# Text shown:
____________

You are viewing a plain text version of this content. The canonical link for it is here.
Posted to dev@airflow.apache.org by Howard Yoo <ho...@gmail.com> on 2022/05/17 02:17:18 UTC

Re: [DISCUSSION] AIP-49 OpenTelemetry Support for Apache Airflow

Finally had some time to go over the changes and wrote summary of it in AIP
for better understanding, and updated the proposal doc:
https://cwiki.apache.org/confluence/display/AIRFLOW/AIP-49+OpenTelemetry+Support+for+Apache+Airflow#AIP49OpenTelemetrySupportforApacheAirflow-CodeChangesSummary


Hope this helps!
Howard

On Fri, Apr 29, 2022 at 11:49 AM Howard Yoo <ho...@gmail.com> wrote:

> Got it. Will describe the changes that might be subjected to be done -
> however, please note that the changes were the things that I did on my own
> during the POC, so the final changes may obviously be different.
>
> On Fri, Apr 29, 2022 at 3:57 AM Elad Kalif <el...@apache.org> wrote:
>
>> I'd prefer that the Code Changes section would be more detailed. This is
>> a very important part.
>> I'm not sure referring to a private repo is the way to do it but even if
>> you should at least list the components which are subject to changes.
>> You don't need to specify every change you are going to do - only the
>> critical ones where it couples with airflow core.
>> You have changes for dag_proccessing, executors, scheduler_job and even
>> migration to add columns.
>>
>> https://github.com/howardyoo/airflow/commit/cc83c2b377ac22f0e7ef82e7f59784df972037fd
>> These are important
>>
>>
>> On Wed, Apr 27, 2022 at 10:09 PM Howard Yoo <ho...@gmail.com> wrote:
>>
>>> Hi Elad, I have updated the AIP-49 with the appropriate changes to
>>> contain what you requested in your previous comments. I think the AIP is
>>> fairly comprehensive and ready to be voted, unless there is any objections.
>>>
>>> Sincerely,
>>> Howard
>>>
>>> On Mon, Apr 25, 2022 at 11:03 PM Howard Yoo <ho...@gmail.com> wrote:
>>>
>>>> Hi Elad,
>>>> Will take a look at it and let you know!
>>>>
>>>> Thanks,
>>>> Howard
>>>>
>>>> On Mon, Apr 25, 2022 at 6:35 AM Elad Kalif <el...@apache.org> wrote:
>>>>
>>>>> Hi Howard,
>>>>> Have you made progress with addressing the comments?
>>>>> I think once points are addressed we can maybe start a vote?
>>>>>
>>>>> On Tue, Apr 12, 2022 at 12:39 PM Jarek Potiuk <ja...@potiuk.com>
>>>>> wrote:
>>>>>
>>>>>> > 1. I would assume the path for StatsD (dogstatsd) would be for
>>>>>> deprecation - we will perhaps comment or mark it as deprecation - and
>>>>>> should follow the established (or usual?) process of feature deprecation of
>>>>>> Airflow, once the opentelemetry is in place.

____________

# Data shown:
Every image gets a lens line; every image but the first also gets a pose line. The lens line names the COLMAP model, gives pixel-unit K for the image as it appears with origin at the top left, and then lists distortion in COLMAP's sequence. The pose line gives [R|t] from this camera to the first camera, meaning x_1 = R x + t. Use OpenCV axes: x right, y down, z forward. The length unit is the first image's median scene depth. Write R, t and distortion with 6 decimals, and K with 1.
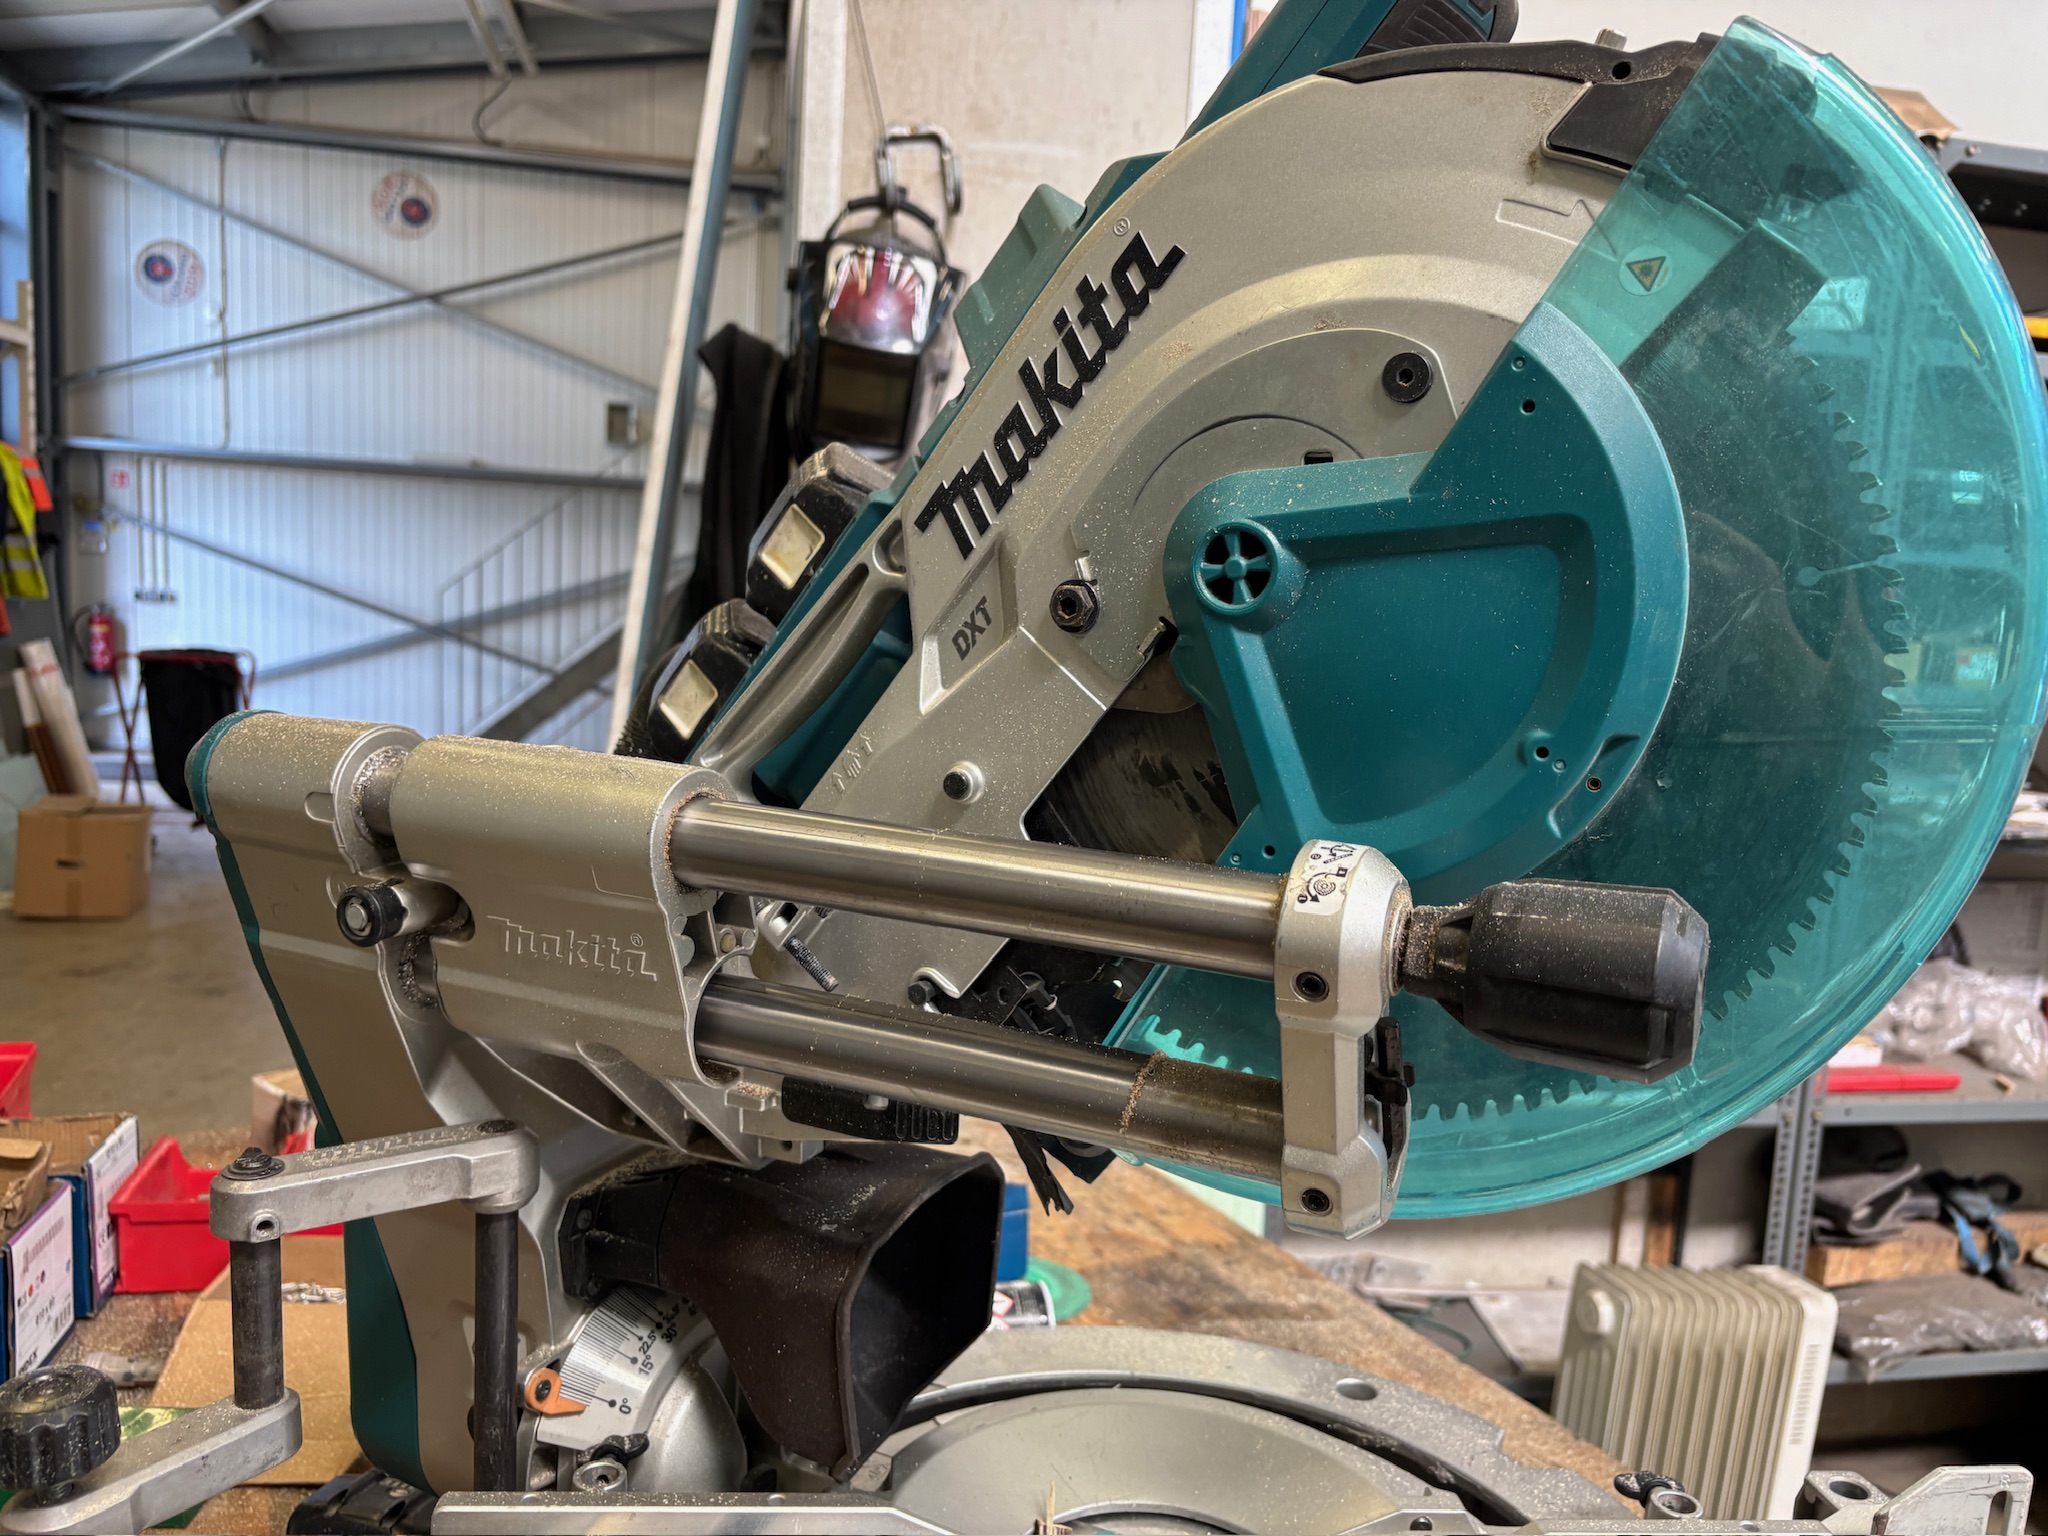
lens RADIAL K [[1579.3, 0, 1030.7], [0, 1579.3, 771.1], [0, 0, 1]] dist [0.028598, -0.043178]
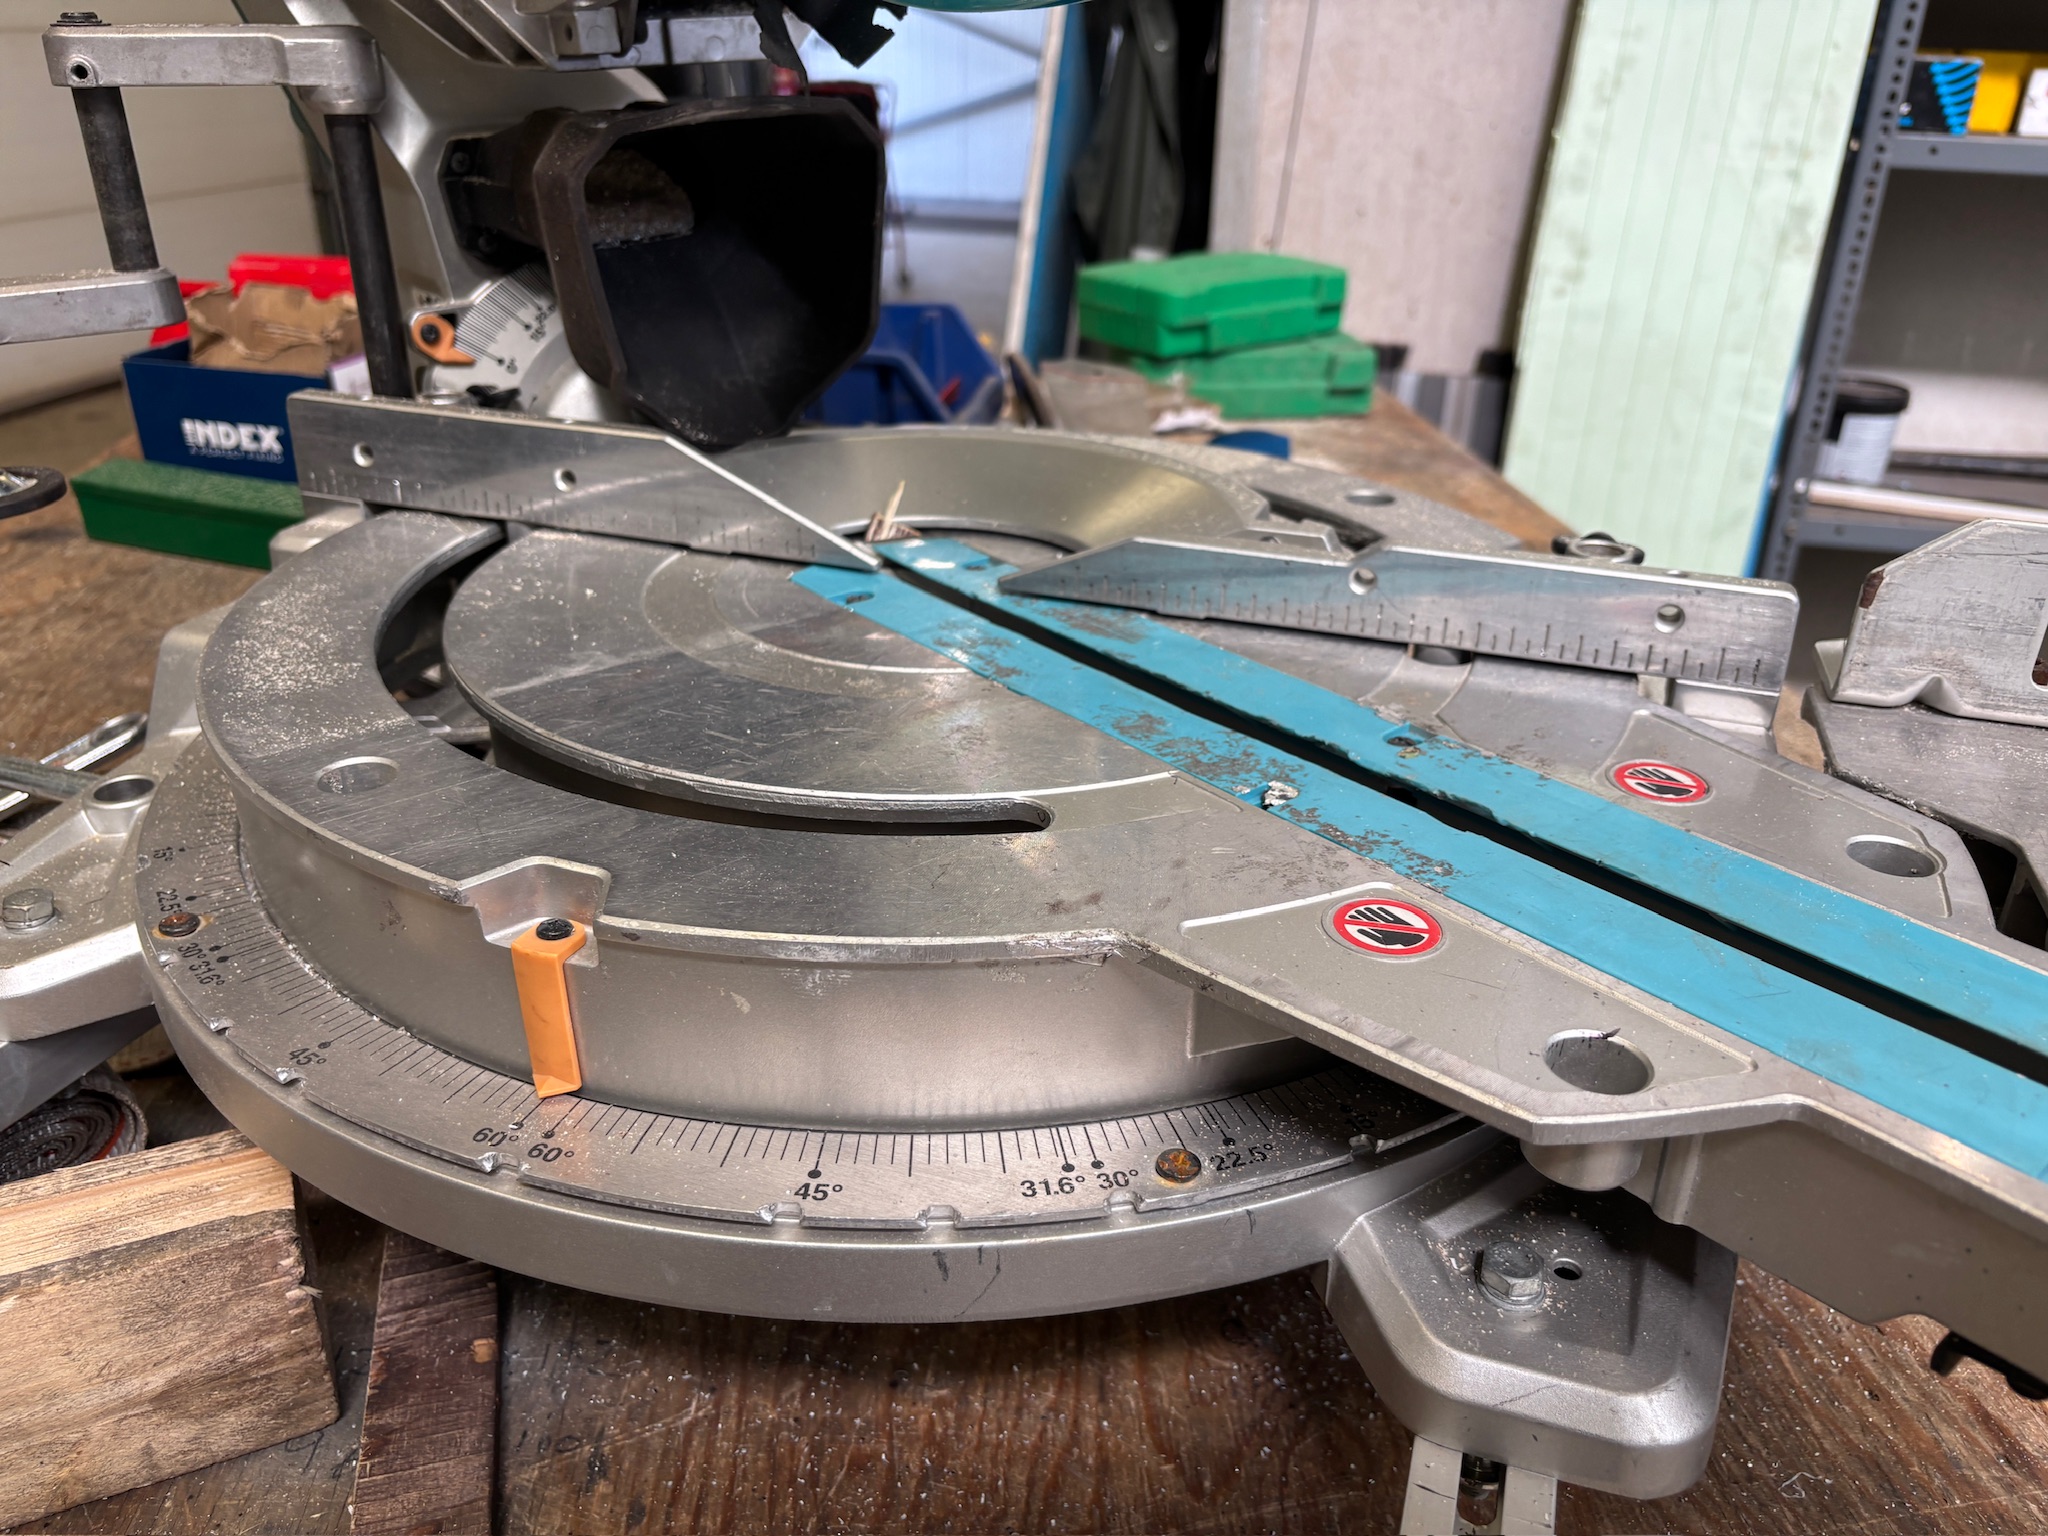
lens RADIAL K [[1579.3, 0, 1039.2], [0, 1579.3, 784.7], [0, 0, 1]] dist [0.028598, -0.043178]
pose [[0.916874, 0.143921, -0.372329, 0.527725], [-0.021135, 0.948937, 0.314758, 0.379690], [0.398616, -0.280724, 0.873097, 0.214234]]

____________

# What this exercise asks:
a – Answer these about the AIP-49 mailing list thread:
(i) On what date and at what UTC time was the top message posted?
(ii) Which components does Elad Kalif list as having changes?
(iii) In the point numbered 1 at the end, what path is assumed for StatsD (dogstatsd)?
b – Can you reproduce everything in the AIP-49 mailing list thread from "On Fri, Apr 29, 2022 at 11:49" down to "obviously be different."?
c – Pick up the AIP-49 mailing list thread after its last sentence and continue it.

# Expected responses:
a –
(i) 2022/05/17, at 02:17:18 UTC.
(ii) dag_proccessing, executors, scheduler_job, and a migration to add columns.
(iii) Deprecation, following Airflow's usual process of feature deprecation once OpenTelemetry is in place.

b –
On Fri, Apr 29, 2022 at 11:49 AM Howard Yoo <ho...@gmail.com> wrote:

> Got it. Will describe the changes that might be subjected to be done -
> however, please note that the changes were the things that I did on my own
> during the POC, so the final changes may obviously be different.

c –
>>>>>>
>>>>>> Yep. Deprecation should be. And maybe accompanied with a "statsd
>>>>>> open-telemetry exporter" ? I think eventually we should have just OTEL
>>>>>> stats and nothing else. The current "configurable" metrics class
>>>>>> should be fully replaced with "OTEL configurable" metrics. Same as
>>>>>> (but that's a much longer and uncertain path) logging configuration
>>>>>> should get replaced if/when OTEL logging lives to its promises.
>>>>>>
>>>>>> > 2. Airflow will provide its own list of 'instrumented metrics' out
>>>>>> of the box - with the list specified in its documentation so that users
>>>>>> would be aware of them. However, with opentelemetry, the users will also
>>>>>> have the ability to add their 'custom' metrics / traces / logs to be
>>>>>> collected via opentelemetry as needed. That option and how-to's should also
>>>>>> be documented.
>>>>>>
>>>>>> Good point. Actually the nice thing is that adding new metrics could
>>>>>> then be done as part of task execution for example - so we should
>>>>>> indeed have some libraries/tools or maybe even operator's /task
>>>>>> interface should have some built-in capabilities and allow for
>>>>>> declarative ways of adding metrics (but this can be added as a
>>>>>> follow-up - it does not need to be described and hashed out yet IMHO -
>>>>>> but we can add it to the docs as "future improvement") .
>>>>>>
>>>>>> > 3. A little clarification - I believe there were two POC's - which
>>>>>> at the time during the first POC, it had lacked some of the features (e.g.
>>>>>> traces and logs). However, in the second POC, there is a stable release of
>>>>>> Traces, and beta release of logs, so things have been progressing.
>>>>>> Opentelemetry is highly evolving and many things do change and get added
>>>>>> relatively quickly. During my second POC (the one mentioned in the attached
>>>>>> PDF) I was able to validate that all of the 'key' features that we needed
>>>>>> to implement opentelemetry for airflow has been released and available.
>>>>>>
>>>>>> Yeah. I concur with that Howard wrote.  What was there a few months
>>>>>> ago a little "shaky", becomes more and more solid as time passes.  And
>>>>>> I also spoke with a few people who are involved in OpenTelemetry
>>>>>> standard and development (one of my friends is site-lead for Sumo
>>>>>> Logic Poland and they take active part in that effort and I just spoke
>>>>>> to him about it). Also AWS is very much vested in it as far as I
>>>>>> understand - I also spoke to Google and they are very much supporting
>>>>>> OTEL as industry standard. I think there is a firm industry backing
>>>>>> behind OTEL and there is no way it "won't progress" or "falter". This
>>>>>> is a little bit of a "leap of faith" that it will become fully
>>>>>> featured for our needs, but I think what is already there is "enough"
>>>>>> to justify the move and anything that comes out of Beta is a bonus.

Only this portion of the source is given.